Posted by rvm3 | Report as abusive

I have to disagree with your opinion that Prime Minister Abe is losing his focus on economic recovery. I don’t know who you are talking to in Tokyo but they are uninformed about the purpose of the consumption tax and why Abe has no choice but to continue with the planned increase to 10%.

In your analysis, you ignore Japan’s most important issue, its aging population. Revenue from the consumption (VAT) tax is earmarked for social welfare programs, primarily public pensions and the national health system. The government’s contribution to the public pension system is the single largest line item in the national budget every year. Everyone in Japan between the ages of 20 and 65 is required to participate in the public pension system. Without a broad-based tax, such as the consumption tax, to support public pensions, the system would soon become unsustainable.

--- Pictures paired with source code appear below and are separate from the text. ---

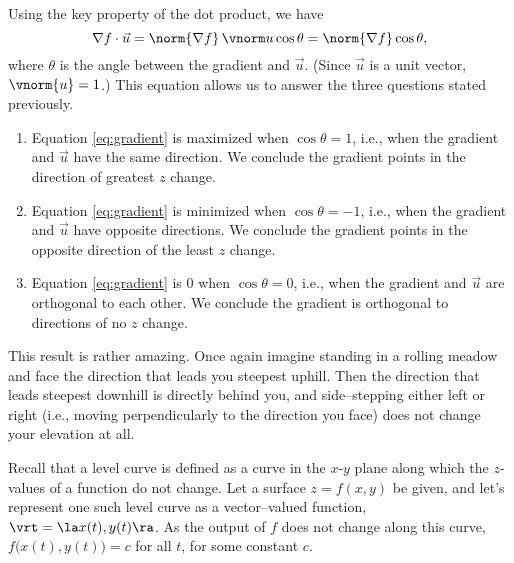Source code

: Using the key property of the dot product, we have
\begin{equation}\nabla f\cdot \vec u = \norm{\nabla f}\,\vnorm u \cos \theta = \norm{\nabla f}\cos \theta, \label{eq:gradient}\end{equation}
where $\theta$ is the angle between the gradient and $\vec u$. (Since $\vec u$ is a unit vector, $\vnorm{u} = 1$.) This equation allows us to answer the three questions stated previously.

\begin{enumerate}
	\item Equation \ref{eq:gradient} is maximized when $\cos \theta =1$, i.e., when the gradient and $\vec u$ have the same direction. We conclude the gradient points in the direction of greatest $z$ change.
	\item	Equation \ref{eq:gradient} is minimized when $\cos \theta = -1$, i.e., when the gradient and $\vec u$ have opposite directions. We conclude the gradient points in the opposite direction of the least $z$ change.
	\item Equation \ref{eq:gradient} is 0 when $\cos \theta = 0$, i.e., when the gradient and $\vec u$ are orthogonal to each other. We conclude the gradient is orthogonal to directions of no $z$ change. 
\end{enumerate}

This result is rather amazing. Once again imagine standing in a rolling meadow and face the  direction that leads you steepest uphill. Then the direction that leads steepest downhill is directly behind you, and side--stepping either left or right (i.e., moving perpendicularly to the direction you face) does not change your elevation at all.


Recall that a level curve is defined as a curve in the $x$-$y$ plane along which the $z$-values of a function do not change. Let a surface $z=f(x,y)$ be given, and let's represent one such level curve as a vector--valued function, $\vrt = \la x(t), y(t)\ra$. As the output of $f$ does not change along this curve, $f\big(x(t),y(t)\big) = c$ for all $t$, for some constant $c$.

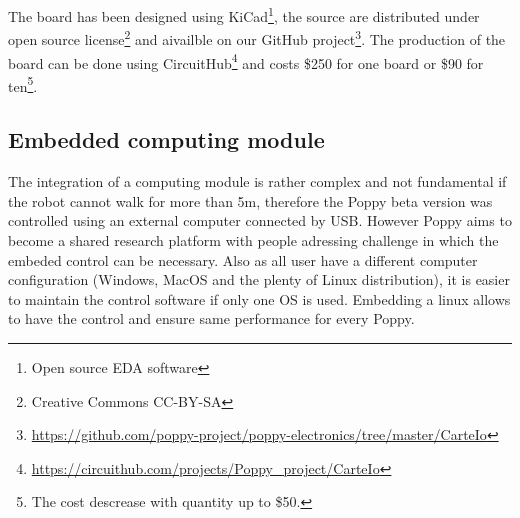 The board has been designed using KiCad\footnote{Open source EDA software}, the source are distributed under open source license\footnote{Creative Commons CC-BY-SA} and aivailble on our GitHub project\footnote{\url{https://github.com/poppy-project/poppy-electronics/tree/master/CarteIo}}. The production of the board can be done using CircuitHub\footnote{\url{https://circuithub.com/projects/Poppy_project/CarteIo}} and costs \$250 for one board or \$90 for ten\footnote{The cost descrease with quantity up to \$50.}.

\begin{figure}[p]
\centering


    \caption{}
    \label{fig:IO-board}
\end{figure}


\subsection{Embedded computing module} %

The integration of a computing module is rather complex and not fundamental if the robot cannot walk for more than 5m, therefore the Poppy beta version was controlled using an external computer connected by USB.
However Poppy aims to become a shared research platform with people adressing challenge in which the embeded control can be necessary. Also as all user have a different computer configuration (Windows, MacOS and the plenty of Linux distribution), it is easier to maintain the control software if only one OS is used. Embedding a linux allows to have the control and ensure same performance for every Poppy.


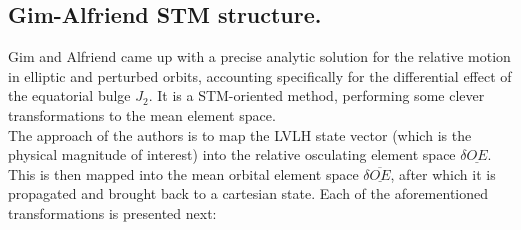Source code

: 	\subsection{Gim-Alfriend STM structure.}
	\indent Gim and Alfriend \cite{GA_STM} came up with a precise analytic solution for the relative motion in elliptic and perturbed orbits, accounting specifically for the differential effect of the equatorial bulge $J_2$. It is a STM-oriented method, performing some clever transformations to the mean element space. \\
	\indent The approach of the authors is to map the LVLH state vector (which is the physical magnitude of interest) into the relative osculating element space $\delta \underline{OE}$. This is then mapped into the mean orbital element space $\delta \underline{\overline{OE}}$, after which it is propagated and brought back to a cartesian state. Each of the aforementioned transformations is presented next:\\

People aged 65 and over are already about 25% of the population. In another 30 years, they will be more than 40% of the population. How do you support a growing number of retirees with a shrinking workforce? You get the retirees to support themselves–to an extent–by paying the consumption tax.

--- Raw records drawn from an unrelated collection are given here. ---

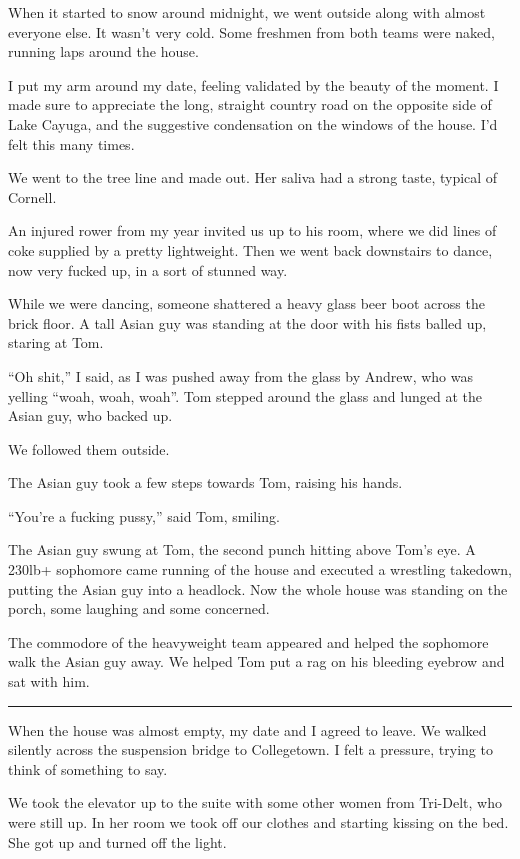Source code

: When it started to snow around midnight, we went outside along with almost
everyone else.  It wasn't very cold.  Some freshmen from both teams were naked,
running laps around the house.

I put my arm around my date, feeling validated by the beauty of the moment.   I
made sure to appreciate the long, straight country road on the opposite side of
Lake Cayuga, and the suggestive condensation on the windows of the house.  I'd
felt this many times. 

We went to the tree line and made out.  Her saliva had a strong taste, typical
of Cornell.

An injured rower from my year invited us up to his room, where we did lines of
coke supplied by a pretty lightweight.  Then we went back downstairs to dance,
now very fucked up, in a sort of stunned way.  

While we were dancing, someone shattered a heavy glass beer boot across the
brick floor.  A tall Asian guy was standing at the door with his fists balled
up, staring at Tom.

``Oh shit,'' I said, as I was pushed away from the glass by Andrew, who was
yelling ``woah, woah, woah''.  Tom stepped around the glass and lunged at the
Asian guy, who backed up.

We followed them outside.

The Asian guy took a few steps towards Tom, raising his hands.  

``You're a fucking pussy,'' said Tom, smiling. 

The Asian guy swung at Tom, the second punch hitting above Tom's eye.  A 230lb+
sophomore came running of the house and executed a wrestling takedown, putting
the Asian guy into a headlock.   Now the whole house was standing on the porch,
some laughing and some concerned.

The commodore of the heavyweight team appeared and helped the sophomore walk the
Asian guy away.  We helped Tom put a rag on his bleeding eyebrow and sat with
him.  

\plainfancybreak{12pt}{2}{* * *}

When the house was almost empty, my date and I agreed to leave.  We walked
silently across the suspension bridge to Collegetown.  I felt a pressure, trying
to think of something to say.

We took the elevator up to the suite with some other women from Tri-Delt, who
were still up.  In her room we took off our clothes and starting kissing on the
bed.  She got up and turned off the light.

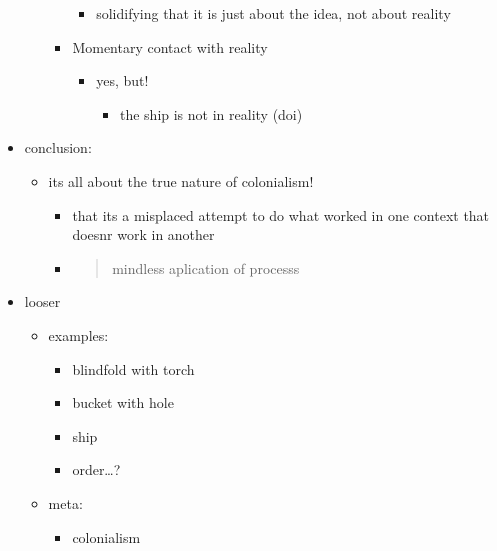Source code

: \documentclass[letterpaper]{article}
\begin{document}
\begin{itemize}
\begin{itemize}
\begin{itemize}
\begin{itemize}
\item solidifying that it is just about the idea, not about reality
\end{itemize}

\item Momentary contact with reality

\begin{itemize}
\item yes, but!

\begin{itemize}
\item the ship is not in reality (doi)
\end{itemize}
\end{itemize}
\end{itemize}
\end{itemize}

\item conclusion:

\begin{itemize}
\item its all about the true nature of colonialism!

\begin{itemize}
\item that its a misplaced attempt to do what worked in one context that
doesnr work in another

\item \begin{quote}
mindless aplication of processs
\end{quote}
\end{itemize}
\end{itemize}

\item looser

\begin{itemize}
\item examples:

\begin{itemize}
\item blindfold with torch\\
\item bucket with hole
\item ship
\item order\ldots{}?
\end{itemize}

\item meta:

\begin{itemize}
\item colonialism
\end{itemize}
\end{itemize}
\end{itemize}
\end{document}
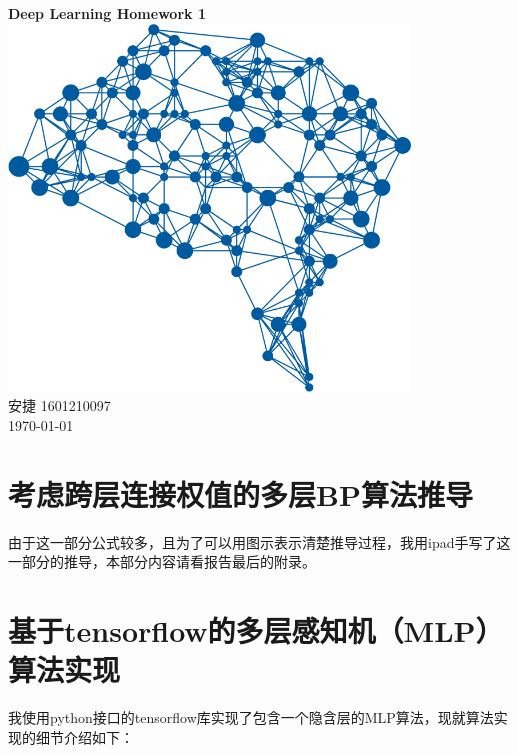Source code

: \documentclass[a4paper, UTF8]{ctexrep}
\begin{document}
	\begin{titlepage}
		\centering
		\vspace{6cm}
		\LARGE{\textbf{Deep Learning Homework 1}}\\
		\vspace{4cm}
		\includegraphics[width=0.8\textwidth]{deepLearning.png}\\
		\vspace{4cm}
		\normalsize{安捷 1601210097}\\
		\normalsize{\today}
	\end{titlepage}
  \section{考虑跨层连接权值的多层BP算法推导}
    由于这一部分公式较多，且为了可以用图示表示清楚推导过程，我用ipad手写了这一部分的推导，本部分内容请看报告最后的附录。
  \section{基于tensorflow的多层感知机（MLP）算法实现}
    我使用python接口的tensorflow库实现了包含一个隐含层的MLP算法，现就算法实现的细节介绍如下：
\end{document}
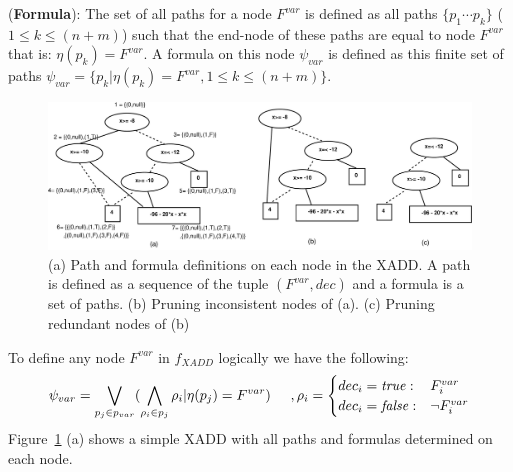 \documentclass[twoside,11pt]{article}
\newenvironment{mydef}[1][Definition]{\begin{trivlist}
\item[\hskip \labelsep {\bfseries #1}]}{\end{trivlist}}
\begin{document}
\begin{mydef}(\textbf{Formula}):
The set of all paths for a node $F^{var}$ is defined as all paths $\lbrace p_1 \cdots p_k \rbrace$ ($1 \leq k \leq (n+m)$) such that the end-node of these paths are equal to node $F^{var}$ that is: $\eta(p_k) = F^{var}$. A formula on this node $\psi_{var} $ is defined as this finite set of paths $\psi_{var} = \lbrace p_k | \eta(p_k) = F^{var}, 1 \leq k \leq (n+m) \rbrace$. 
\end{mydef}
\vspace{10mm}
\begin{figure}[t!]
\centering
\vspace{-3mm}
\includegraphics[width=1.0\textwidth]{Figures1/diagrams/path_formula2.pdf}
\vspace{-9mm}
\caption{\footnotesize (a) Path and formula definitions on each node in the XADD. A path is defined as a sequence of the tuple $(F^{var},\mathit{dec})$ and a formula is a set of paths. (b) Pruning inconsistent nodes of (a). (c) Pruning redundant nodes of (b)}
\label{fig:path_formula}
\vspace{-4mm}
\end{figure}
\vspace{-7mm}
To define any node $F^{var}$ in $f_{XADD}$ logically we have the following:
\begin{equation*}
\psi_{var} = \bigvee_{p_j \in p_{var}} (\bigwedge_{\rho_i \in p_j} \rho_i |\eta(p_j) = F^{var})
\hspace{5mm},
\rho_i =
\begin{cases}
  dec_i = \mathit{true}: & F_i^{var} \\ 
dec_i = \mathit{false}: & \neg F_i^{var} \\ 
\end{cases}
\end{equation*} 
Figure~\ref{fig:path_formula} (a) shows a simple XADD with all paths and formulas determined on each node. %
\end{document}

Unless Japan can address the funding of its public pension system, it cannot address the broader issue of government debt. This is the first, necessary step towards the reform of public finance in Japan.

As for Abe’s “militarism,” this is supported by the US. Look at a map of the Chinese coast. You will see that China has no easily defensible access to the open waters of the Western Pacific. China is building a blue water navy but it is bottled up against the Chinese coast.

From China’s perspective, the US Navy is the biggest threat to the security of its shipping lanes. Without access to open water, China cannot defend its shipping.

China is challenging Japan’s sovereignty over the Senkaku Islands as a first step towards challenging Japan’s sovereignty over the southern Ryukyu Islands. If China can successfully assert its claims to the two island groups, it will have created its strategic, defensible opening to the Pacific.

There is a case for China to make to assert its claims over both territories. Personally, I think it is a weak case but it is the only option China has short of outright invasion.

The US and Japan would, of course, prefer to keep the Chinese navy bottled up against the coast.

These are the big issues that Abe is dealing with. I think the economy can handle the tax increases but I doubt that the pension system can survive without the tax increases. As for “militarism” Japan is better off if China cannot project force that threatens Japan’s sea lanes.

Posted by gemmoo | Report as abusive

One word, Fukushima. Much like Chernobyl’s effect in removing Russia as an economic power in the 80’s.